La justice et le droit : L'homme porte en lui-même la justification principale de la propriété
La possession de biens – patrimoine, argent, objets divers – est souvent l’effet d’un héritage ou le produit d’une acquisition. Inégalement répartie, introduisant des différences de richesse, la propriété semble donc être un phénomène social que l’on peut contester au nom de l’égalité naturelle entre les hommes. Pourtant, selon Locke, ces inégalités ne sont en rien injustes car la propriété est un droit naturel. Comment justifie-t-il cette thèse ?
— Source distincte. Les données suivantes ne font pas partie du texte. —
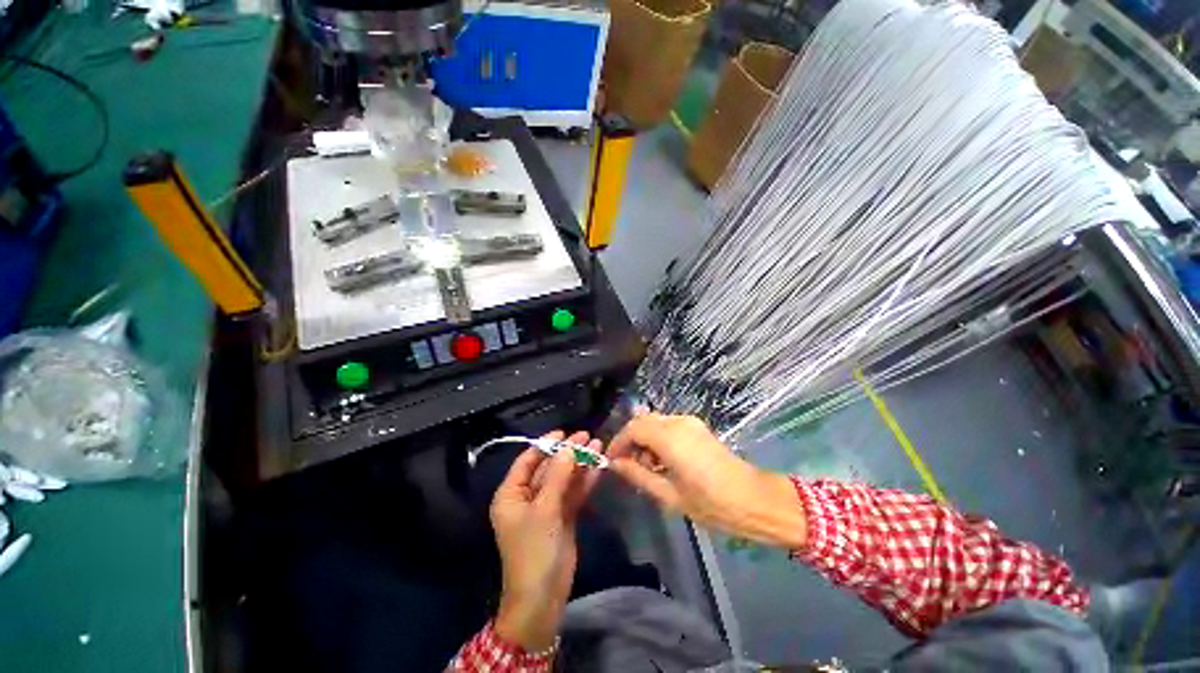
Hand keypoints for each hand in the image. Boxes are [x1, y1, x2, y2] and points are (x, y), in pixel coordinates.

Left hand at [490, 430, 601, 651]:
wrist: (543, 597)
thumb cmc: (534, 551)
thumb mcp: (544, 510)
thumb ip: (557, 477)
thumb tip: (569, 448)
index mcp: (512, 494)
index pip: (528, 460)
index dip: (545, 444)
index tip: (564, 432)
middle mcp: (528, 497)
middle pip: (549, 467)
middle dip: (568, 452)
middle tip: (587, 436)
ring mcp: (547, 507)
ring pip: (564, 479)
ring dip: (579, 464)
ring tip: (597, 445)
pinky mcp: (562, 517)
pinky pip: (573, 493)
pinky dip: (584, 481)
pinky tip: (598, 467)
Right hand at [608, 414, 806, 548]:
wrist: (753, 499)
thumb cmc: (710, 503)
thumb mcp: (668, 494)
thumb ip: (638, 475)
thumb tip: (616, 464)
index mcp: (669, 437)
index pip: (632, 428)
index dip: (618, 442)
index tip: (611, 460)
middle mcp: (678, 422)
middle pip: (642, 421)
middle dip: (630, 440)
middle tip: (628, 465)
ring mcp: (689, 421)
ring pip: (655, 421)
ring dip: (645, 439)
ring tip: (648, 467)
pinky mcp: (697, 426)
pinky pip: (668, 425)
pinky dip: (658, 438)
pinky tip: (663, 461)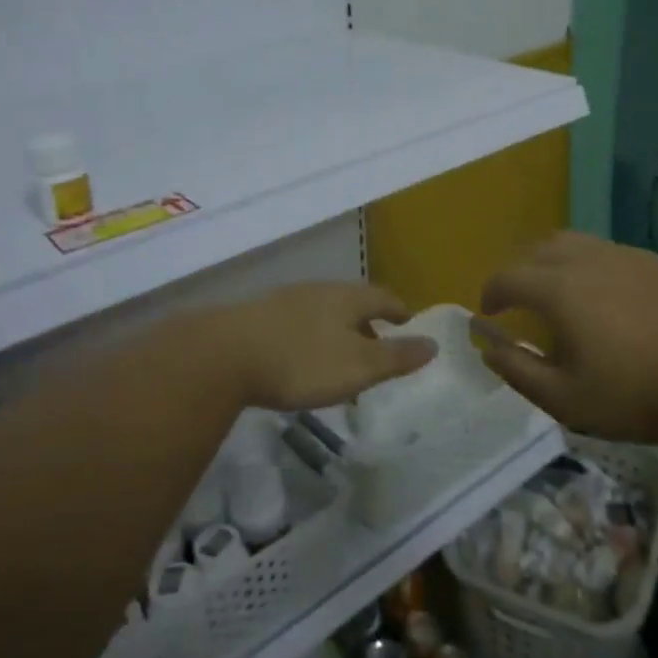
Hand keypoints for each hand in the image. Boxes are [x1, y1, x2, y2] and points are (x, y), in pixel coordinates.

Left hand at [201, 283, 436, 411]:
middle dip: (368, 325)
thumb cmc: (302, 361)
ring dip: (338, 335)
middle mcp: (319, 291)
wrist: (224, 354)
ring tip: (341, 362)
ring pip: (324, 314)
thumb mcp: (358, 366)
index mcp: (347, 298)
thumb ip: (396, 357)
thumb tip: (433, 344)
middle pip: (352, 303)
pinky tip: (301, 363)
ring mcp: (286, 301)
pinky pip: (298, 325)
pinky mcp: (259, 317)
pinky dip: (311, 341)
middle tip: (378, 351)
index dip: (399, 311)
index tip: (408, 324)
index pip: (384, 297)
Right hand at [478, 232, 657, 442]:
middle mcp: (586, 259)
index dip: (491, 294)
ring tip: (553, 291)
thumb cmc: (640, 395)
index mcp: (559, 289)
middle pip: (536, 250)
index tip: (488, 314)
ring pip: (571, 242)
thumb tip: (489, 350)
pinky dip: (585, 263)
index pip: (507, 277)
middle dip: (517, 272)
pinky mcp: (654, 261)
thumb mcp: (567, 401)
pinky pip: (604, 250)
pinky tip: (601, 294)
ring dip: (549, 262)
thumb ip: (519, 372)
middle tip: (516, 301)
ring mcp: (623, 255)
Pour le fondateur du libéralisme, la propriété a sa source originaire dans la liberté naturelle propre à chacun. Être libre en effet, c’est d’abord n’être l’esclave de personne, autrement dit être propriétaire de soi, de son corps et de son existence. Mais cette propriété s’étend également à tout ce que l’individu transforme par son travail. Son œuvre, matérielle ou intellectuelle, lui appartient nécessairement, car elle n’est rien d’autre que le prolongement de son action sur les choses.
En d’autres termes, ce qui est à l’origine commun à tous, la nature et ses ressources, devient privé sitôt qu’un homme y a inséré son labeur et l’a fait sien : son activité est en ce sens la justification de sa propriété. Par exemple, un terrain en friche une fois labouré appartient, de même que sa récolte, au paysan qui s’y est consacré. On comprend pourquoi, aux yeux de Locke, considérer la propriété comme un droit naturel ne revient pas à perpétuer les inégalités sociales, mais plutôt à faire de l’individu et de son investissement personnel la seule source de sa richesse.